--- Exercise ---
Taking the line that contains "X-4550000Y+1210000D02*" as the first and the final line of the records as the last, write out every line between them exactly, ends included, and nothing else.

[Electronic design automation data]
^^^^^^^^^^^^^^^^

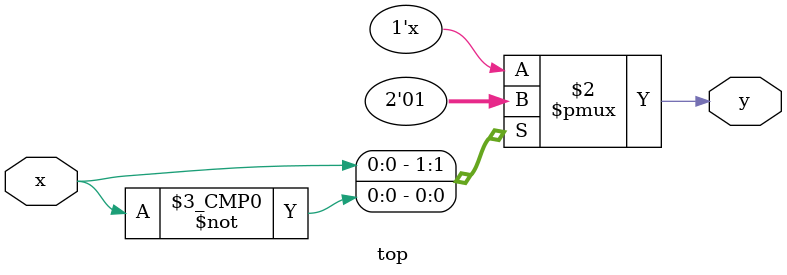
<source format=v>
module top(
	input wire x,
	output reg y
);
	always @* begin
		case (top.x)
			1: top.y = 0;
			0: top.y = 1;
		endcase
	end
endmodule

</source>
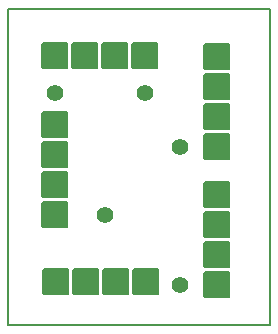
<source format=gbr>
G04 PROTEUS GERBER X2 FILE*
%TF.GenerationSoftware,Labcenter,Proteus,8.12-SP2-Build31155*%
%TF.CreationDate,2022-11-29T14:37:22+00:00*%
%TF.FileFunction,Soldermask,Top*%
%TF.FilePolarity,Negative*%
%TF.Part,Single*%
%TF.SameCoordinates,{cdb8bdd9-3100-4a82-a298-9d7ddda5625f}*%
%FSLAX45Y45*%
%MOMM*%
G01*
%TA.AperFunction,Material*%
%ADD17C,1.406400*%
%AMPPAD008*
4,1,36,
-1.143000,-1.016000,
-1.143000,1.016000,
-1.140470,1.041970,
-1.133200,1.065980,
-1.121650,1.087580,
-1.106290,1.106290,
-1.087570,1.121650,
-1.065980,1.133200,
-1.041970,1.140470,
-1.016000,1.143000,
1.016000,1.143000,
1.041970,1.140470,
1.065980,1.133200,
1.087570,1.121650,
1.106290,1.106290,
1.121650,1.087580,
1.133200,1.065980,
1.140470,1.041970,
1.143000,1.016000,
1.143000,-1.016000,
1.140470,-1.041970,
1.133200,-1.065980,
1.121650,-1.087580,
1.106290,-1.106290,
1.087570,-1.121650,
1.065980,-1.133200,
1.041970,-1.140470,
1.016000,-1.143000,
-1.016000,-1.143000,
-1.041970,-1.140470,
-1.065980,-1.133200,
-1.087570,-1.121650,
-1.106290,-1.106290,
-1.121650,-1.087580,
-1.133200,-1.065980,
-1.140470,-1.041970,
-1.143000,-1.016000,
0*%
%TA.AperFunction,Material*%
%ADD18PPAD008*%
%AMPPAD009*
4,1,36,
-1.016000,1.143000,
1.016000,1.143000,
1.041970,1.140470,
1.065980,1.133200,
1.087580,1.121650,
1.106290,1.106290,
1.121650,1.087570,
1.133200,1.065980,
1.140470,1.041970,
1.143000,1.016000,
1.143000,-1.016000,
1.140470,-1.041970,
1.133200,-1.065980,
1.121650,-1.087570,
1.106290,-1.106290,
1.087580,-1.121650,
1.065980,-1.133200,
1.041970,-1.140470,
1.016000,-1.143000,
-1.016000,-1.143000,
-1.041970,-1.140470,
-1.065980,-1.133200,
-1.087580,-1.121650,
-1.106290,-1.106290,
-1.121650,-1.087570,
-1.133200,-1.065980,
-1.140470,-1.041970,
-1.143000,-1.016000,
-1.143000,1.016000,
-1.140470,1.041970,
-1.133200,1.065980,
-1.121650,1.087570,
-1.106290,1.106290,
-1.087580,1.121650,
-1.065980,1.133200,
-1.041970,1.140470,
-1.016000,1.143000,
0*%
%ADD19PPAD009*%
%TA.AperFunction,Profile*%
%ADD15C,0.203200*%
%TD.AperFunction*%
D17*
X-4150727Y+3175303D03*
X-3090000Y+1548000D03*
X-3731313Y+2139911D03*
X-3388324Y+3176145D03*
X-3093489Y+2716380D03*
D18*
X-4150000Y+2140000D03*
X-4150000Y+2394000D03*
X-4150000Y+2648000D03*
X-4150000Y+2902000D03*
D19*
X-4150000Y+3490000D03*
X-3896000Y+3490000D03*
X-3642000Y+3490000D03*
X-3388000Y+3490000D03*
D18*
X-2780000Y+3480000D03*
X-2780000Y+3226000D03*
X-2780000Y+2972000D03*
X-2780000Y+2718000D03*
X-2780000Y+2310000D03*
X-2780000Y+2056000D03*
X-2780000Y+1802000D03*
X-2780000Y+1548000D03*
D19*
X-3380000Y+1570000D03*
X-3634000Y+1570000D03*
X-3888000Y+1570000D03*
X-4142000Y+1570000D03*
D15*
X-4550000Y+1210000D02*
X-2330000Y+1210000D01*
X-2330000Y+3881740D01*
X-4550000Y+3881740D01*
X-4550000Y+1210000D01*
M02*

</source>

^^^^^^^^^^^^^^^^

--- Solution ---
X-4550000Y+1210000D02*
X-2330000Y+1210000D01*
X-2330000Y+3881740D01*
X-4550000Y+3881740D01*
X-4550000Y+1210000D01*
M02*

</source>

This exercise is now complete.